Items from a data source:
--

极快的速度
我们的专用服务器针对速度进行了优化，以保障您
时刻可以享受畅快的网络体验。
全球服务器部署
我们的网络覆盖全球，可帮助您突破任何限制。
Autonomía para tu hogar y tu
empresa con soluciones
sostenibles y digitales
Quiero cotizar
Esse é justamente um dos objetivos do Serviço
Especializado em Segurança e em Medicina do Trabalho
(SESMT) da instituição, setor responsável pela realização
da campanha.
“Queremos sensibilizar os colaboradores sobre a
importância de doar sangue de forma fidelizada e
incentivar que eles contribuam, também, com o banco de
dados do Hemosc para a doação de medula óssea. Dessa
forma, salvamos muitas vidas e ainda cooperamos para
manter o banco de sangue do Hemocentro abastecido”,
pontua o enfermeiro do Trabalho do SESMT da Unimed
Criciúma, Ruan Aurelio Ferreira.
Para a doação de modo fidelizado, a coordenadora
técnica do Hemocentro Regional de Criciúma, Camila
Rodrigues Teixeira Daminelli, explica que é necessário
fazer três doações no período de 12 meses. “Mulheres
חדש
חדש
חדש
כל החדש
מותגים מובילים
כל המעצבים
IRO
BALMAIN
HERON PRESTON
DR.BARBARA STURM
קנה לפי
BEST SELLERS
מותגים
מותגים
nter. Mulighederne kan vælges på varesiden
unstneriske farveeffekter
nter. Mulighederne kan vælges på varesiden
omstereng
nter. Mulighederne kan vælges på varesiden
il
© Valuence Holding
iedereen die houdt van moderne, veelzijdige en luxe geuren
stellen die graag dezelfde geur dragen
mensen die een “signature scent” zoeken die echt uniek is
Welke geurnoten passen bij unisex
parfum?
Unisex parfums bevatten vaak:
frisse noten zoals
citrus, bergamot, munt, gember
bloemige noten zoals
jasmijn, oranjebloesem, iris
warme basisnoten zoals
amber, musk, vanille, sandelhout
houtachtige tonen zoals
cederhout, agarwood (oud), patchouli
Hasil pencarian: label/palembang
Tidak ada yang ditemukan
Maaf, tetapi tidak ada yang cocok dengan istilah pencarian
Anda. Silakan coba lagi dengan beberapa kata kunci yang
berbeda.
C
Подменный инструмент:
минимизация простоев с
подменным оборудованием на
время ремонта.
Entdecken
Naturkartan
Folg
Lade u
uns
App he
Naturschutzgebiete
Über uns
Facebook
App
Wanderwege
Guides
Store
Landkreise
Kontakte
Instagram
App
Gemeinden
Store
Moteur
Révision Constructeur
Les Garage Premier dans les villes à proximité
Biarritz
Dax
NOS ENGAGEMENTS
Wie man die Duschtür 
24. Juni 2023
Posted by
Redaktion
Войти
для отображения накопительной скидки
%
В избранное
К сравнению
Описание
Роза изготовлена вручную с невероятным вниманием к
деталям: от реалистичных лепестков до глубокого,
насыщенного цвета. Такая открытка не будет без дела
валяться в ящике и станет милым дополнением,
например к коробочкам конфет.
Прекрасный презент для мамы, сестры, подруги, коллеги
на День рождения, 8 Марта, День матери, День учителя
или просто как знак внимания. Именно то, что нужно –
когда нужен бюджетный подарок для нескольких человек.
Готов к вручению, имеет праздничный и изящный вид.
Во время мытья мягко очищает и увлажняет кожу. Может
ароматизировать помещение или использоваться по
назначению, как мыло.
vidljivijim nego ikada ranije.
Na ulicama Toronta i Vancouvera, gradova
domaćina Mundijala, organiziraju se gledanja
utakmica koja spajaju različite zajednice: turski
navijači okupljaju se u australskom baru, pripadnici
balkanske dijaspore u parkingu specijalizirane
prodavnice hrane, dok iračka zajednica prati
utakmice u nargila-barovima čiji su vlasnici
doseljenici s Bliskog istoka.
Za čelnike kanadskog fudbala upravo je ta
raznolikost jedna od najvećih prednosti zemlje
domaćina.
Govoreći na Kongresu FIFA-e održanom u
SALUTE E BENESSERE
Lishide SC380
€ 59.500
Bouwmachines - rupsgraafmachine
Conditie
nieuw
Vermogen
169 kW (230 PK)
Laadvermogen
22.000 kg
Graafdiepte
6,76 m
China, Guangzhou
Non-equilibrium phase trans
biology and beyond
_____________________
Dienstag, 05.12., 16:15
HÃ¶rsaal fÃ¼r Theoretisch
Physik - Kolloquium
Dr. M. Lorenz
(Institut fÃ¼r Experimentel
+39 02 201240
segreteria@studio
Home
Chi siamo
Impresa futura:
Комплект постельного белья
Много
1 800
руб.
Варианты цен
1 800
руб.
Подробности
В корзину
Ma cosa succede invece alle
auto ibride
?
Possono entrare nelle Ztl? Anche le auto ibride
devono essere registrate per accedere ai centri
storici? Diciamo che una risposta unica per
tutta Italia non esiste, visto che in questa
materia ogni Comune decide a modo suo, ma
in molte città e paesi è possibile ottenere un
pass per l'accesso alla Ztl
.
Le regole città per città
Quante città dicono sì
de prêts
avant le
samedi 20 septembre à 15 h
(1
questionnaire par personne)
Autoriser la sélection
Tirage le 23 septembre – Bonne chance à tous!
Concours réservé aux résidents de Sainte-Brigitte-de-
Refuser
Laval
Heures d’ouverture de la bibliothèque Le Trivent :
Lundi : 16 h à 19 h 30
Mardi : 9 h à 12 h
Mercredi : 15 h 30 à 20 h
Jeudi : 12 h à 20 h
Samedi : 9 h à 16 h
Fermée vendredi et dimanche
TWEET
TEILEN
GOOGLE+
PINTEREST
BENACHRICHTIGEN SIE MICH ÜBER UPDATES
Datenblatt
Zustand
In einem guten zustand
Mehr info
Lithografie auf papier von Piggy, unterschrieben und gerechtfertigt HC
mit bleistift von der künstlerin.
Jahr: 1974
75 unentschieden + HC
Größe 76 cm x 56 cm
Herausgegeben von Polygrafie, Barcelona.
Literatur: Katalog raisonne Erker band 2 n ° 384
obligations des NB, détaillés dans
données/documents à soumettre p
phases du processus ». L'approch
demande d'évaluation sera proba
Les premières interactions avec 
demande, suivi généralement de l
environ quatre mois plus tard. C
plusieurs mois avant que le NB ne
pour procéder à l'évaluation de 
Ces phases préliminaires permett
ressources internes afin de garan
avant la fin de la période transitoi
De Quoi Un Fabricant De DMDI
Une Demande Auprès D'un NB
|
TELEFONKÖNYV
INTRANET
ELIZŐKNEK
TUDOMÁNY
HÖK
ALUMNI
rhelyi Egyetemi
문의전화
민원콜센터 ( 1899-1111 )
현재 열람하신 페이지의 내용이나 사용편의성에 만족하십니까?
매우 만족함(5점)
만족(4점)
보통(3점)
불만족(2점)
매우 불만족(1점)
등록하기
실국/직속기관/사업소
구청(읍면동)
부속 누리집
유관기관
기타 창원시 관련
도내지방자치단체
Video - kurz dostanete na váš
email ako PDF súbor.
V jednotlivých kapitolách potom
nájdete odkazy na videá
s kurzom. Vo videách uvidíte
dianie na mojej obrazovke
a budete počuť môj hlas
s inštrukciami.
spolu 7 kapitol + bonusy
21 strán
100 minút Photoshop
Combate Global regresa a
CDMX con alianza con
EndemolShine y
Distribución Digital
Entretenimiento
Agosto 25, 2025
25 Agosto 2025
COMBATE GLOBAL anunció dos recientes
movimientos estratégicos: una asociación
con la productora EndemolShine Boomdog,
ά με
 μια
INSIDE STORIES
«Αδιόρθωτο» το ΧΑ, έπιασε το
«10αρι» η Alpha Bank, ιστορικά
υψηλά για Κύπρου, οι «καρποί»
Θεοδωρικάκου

--

Edit the listing so that each "Photoshop" reads "Illustrator", and leave every other part of the listing unchanged.

— Task result —
极快的速度
我们的专用服务器针对速度进行了优化，以保障您
时刻可以享受畅快的网络体验。
全球服务器部署
我们的网络覆盖全球，可帮助您突破任何限制。
Autonomía para tu hogar y tu
empresa con soluciones
sostenibles y digitales
Quiero cotizar
Esse é justamente um dos objetivos do Serviço
Especializado em Segurança e em Medicina do Trabalho
(SESMT) da instituição, setor responsável pela realização
da campanha.
“Queremos sensibilizar os colaboradores sobre a
importância de doar sangue de forma fidelizada e
incentivar que eles contribuam, também, com o banco de
dados do Hemosc para a doação de medula óssea. Dessa
forma, salvamos muitas vidas e ainda cooperamos para
manter o banco de sangue do Hemocentro abastecido”,
pontua o enfermeiro do Trabalho do SESMT da Unimed
Criciúma, Ruan Aurelio Ferreira.
Para a doação de modo fidelizado, a coordenadora
técnica do Hemocentro Regional de Criciúma, Camila
Rodrigues Teixeira Daminelli, explica que é necessário
fazer três doações no período de 12 meses. “Mulheres
חדש
חדש
חדש
כל החדש
מותגים מובילים
כל המעצבים
IRO
BALMAIN
HERON PRESTON
DR.BARBARA STURM
קנה לפי
BEST SELLERS
מותגים
מותגים
nter. Mulighederne kan vælges på varesiden
unstneriske farveeffekter
nter. Mulighederne kan vælges på varesiden
omstereng
nter. Mulighederne kan vælges på varesiden
il
© Valuence Holding
iedereen die houdt van moderne, veelzijdige en luxe geuren
stellen die graag dezelfde geur dragen
mensen die een “signature scent” zoeken die echt uniek is
Welke geurnoten passen bij unisex
parfum?
Unisex parfums bevatten vaak:
frisse noten zoals
citrus, bergamot, munt, gember
bloemige noten zoals
jasmijn, oranjebloesem, iris
warme basisnoten zoals
amber, musk, vanille, sandelhout
houtachtige tonen zoals
cederhout, agarwood (oud), patchouli
Hasil pencarian: label/palembang
Tidak ada yang ditemukan
Maaf, tetapi tidak ada yang cocok dengan istilah pencarian
Anda. Silakan coba lagi dengan beberapa kata kunci yang
berbeda.
C
Подменный инструмент:
минимизация простоев с
подменным оборудованием на
время ремонта.
Entdecken
Naturkartan
Folg
Lade u
uns
App he
Naturschutzgebiete
Über uns
Facebook
App
Wanderwege
Guides
Store
Landkreise
Kontakte
Instagram
App
Gemeinden
Store
Moteur
Révision Constructeur
Les Garage Premier dans les villes à proximité
Biarritz
Dax
NOS ENGAGEMENTS
Wie man die Duschtür 
24. Juni 2023
Posted by
Redaktion
Войти
для отображения накопительной скидки
%
В избранное
К сравнению
Описание
Роза изготовлена вручную с невероятным вниманием к
деталям: от реалистичных лепестков до глубокого,
насыщенного цвета. Такая открытка не будет без дела
валяться в ящике и станет милым дополнением,
например к коробочкам конфет.
Прекрасный презент для мамы, сестры, подруги, коллеги
на День рождения, 8 Марта, День матери, День учителя
или просто как знак внимания. Именно то, что нужно –
когда нужен бюджетный подарок для нескольких человек.
Готов к вручению, имеет праздничный и изящный вид.
Во время мытья мягко очищает и увлажняет кожу. Может
ароматизировать помещение или использоваться по
назначению, как мыло.
vidljivijim nego ikada ranije.
Na ulicama Toronta i Vancouvera, gradova
domaćina Mundijala, organiziraju se gledanja
utakmica koja spajaju različite zajednice: turski
navijači okupljaju se u australskom baru, pripadnici
balkanske dijaspore u parkingu specijalizirane
prodavnice hrane, dok iračka zajednica prati
utakmice u nargila-barovima čiji su vlasnici
doseljenici s Bliskog istoka.
Za čelnike kanadskog fudbala upravo je ta
raznolikost jedna od najvećih prednosti zemlje
domaćina.
Govoreći na Kongresu FIFA-e održanom u
SALUTE E BENESSERE
Lishide SC380
€ 59.500
Bouwmachines - rupsgraafmachine
Conditie
nieuw
Vermogen
169 kW (230 PK)
Laadvermogen
22.000 kg
Graafdiepte
6,76 m
China, Guangzhou
Non-equilibrium phase trans
biology and beyond
_____________________
Dienstag, 05.12., 16:15
HÃ¶rsaal fÃ¼r Theoretisch
Physik - Kolloquium
Dr. M. Lorenz
(Institut fÃ¼r Experimentel
+39 02 201240
segreteria@studio
Home
Chi siamo
Impresa futura:
Комплект постельного белья
Много
1 800
руб.
Варианты цен
1 800
руб.
Подробности
В корзину
Ma cosa succede invece alle
auto ibride
?
Possono entrare nelle Ztl? Anche le auto ibride
devono essere registrate per accedere ai centri
storici? Diciamo che una risposta unica per
tutta Italia non esiste, visto che in questa
materia ogni Comune decide a modo suo, ma
in molte città e paesi è possibile ottenere un
pass per l'accesso alla Ztl
.
Le regole città per città
Quante città dicono sì
de prêts
avant le
samedi 20 septembre à 15 h
(1
questionnaire par personne)
Autoriser la sélection
Tirage le 23 septembre – Bonne chance à tous!
Concours réservé aux résidents de Sainte-Brigitte-de-
Refuser
Laval
Heures d’ouverture de la bibliothèque Le Trivent :
Lundi : 16 h à 19 h 30
Mardi : 9 h à 12 h
Mercredi : 15 h 30 à 20 h
Jeudi : 12 h à 20 h
Samedi : 9 h à 16 h
Fermée vendredi et dimanche
TWEET
TEILEN
GOOGLE+
PINTEREST
BENACHRICHTIGEN SIE MICH ÜBER UPDATES
Datenblatt
Zustand
In einem guten zustand
Mehr info
Lithografie auf papier von Piggy, unterschrieben und gerechtfertigt HC
mit bleistift von der künstlerin.
Jahr: 1974
75 unentschieden + HC
Größe 76 cm x 56 cm
Herausgegeben von Polygrafie, Barcelona.
Literatur: Katalog raisonne Erker band 2 n ° 384
obligations des NB, détaillés dans
données/documents à soumettre p
phases du processus ». L'approch
demande d'évaluation sera proba
Les premières interactions avec 
demande, suivi généralement de l
environ quatre mois plus tard. C
plusieurs mois avant que le NB ne
pour procéder à l'évaluation de 
Ces phases préliminaires permett
ressources internes afin de garan
avant la fin de la période transitoi
De Quoi Un Fabricant De DMDI
Une Demande Auprès D'un NB
|
TELEFONKÖNYV
INTRANET
ELIZŐKNEK
TUDOMÁNY
HÖK
ALUMNI
rhelyi Egyetemi
문의전화
민원콜센터 ( 1899-1111 )
현재 열람하신 페이지의 내용이나 사용편의성에 만족하십니까?
매우 만족함(5점)
만족(4점)
보통(3점)
불만족(2점)
매우 불만족(1점)
등록하기
실국/직속기관/사업소
구청(읍면동)
부속 누리집
유관기관
기타 창원시 관련
도내지방자치단체
Video - kurz dostanete na váš
email ako PDF súbor.
V jednotlivých kapitolách potom
nájdete odkazy na videá
s kurzom. Vo videách uvidíte
dianie na mojej obrazovke
a budete počuť môj hlas
s inštrukciami.
spolu 7 kapitol + bonusy
21 strán
100 minút Illustrator
Combate Global regresa a
CDMX con alianza con
EndemolShine y
Distribución Digital
Entretenimiento
Agosto 25, 2025
25 Agosto 2025
COMBATE GLOBAL anunció dos recientes
movimientos estratégicos: una asociación
con la productora EndemolShine Boomdog,
ά με
 μια
INSIDE STORIES
«Αδιόρθωτο» το ΧΑ, έπιασε το
«10αρι» η Alpha Bank, ιστορικά
υψηλά για Κύπρου, οι «καρποί»
Θεοδωρικάκου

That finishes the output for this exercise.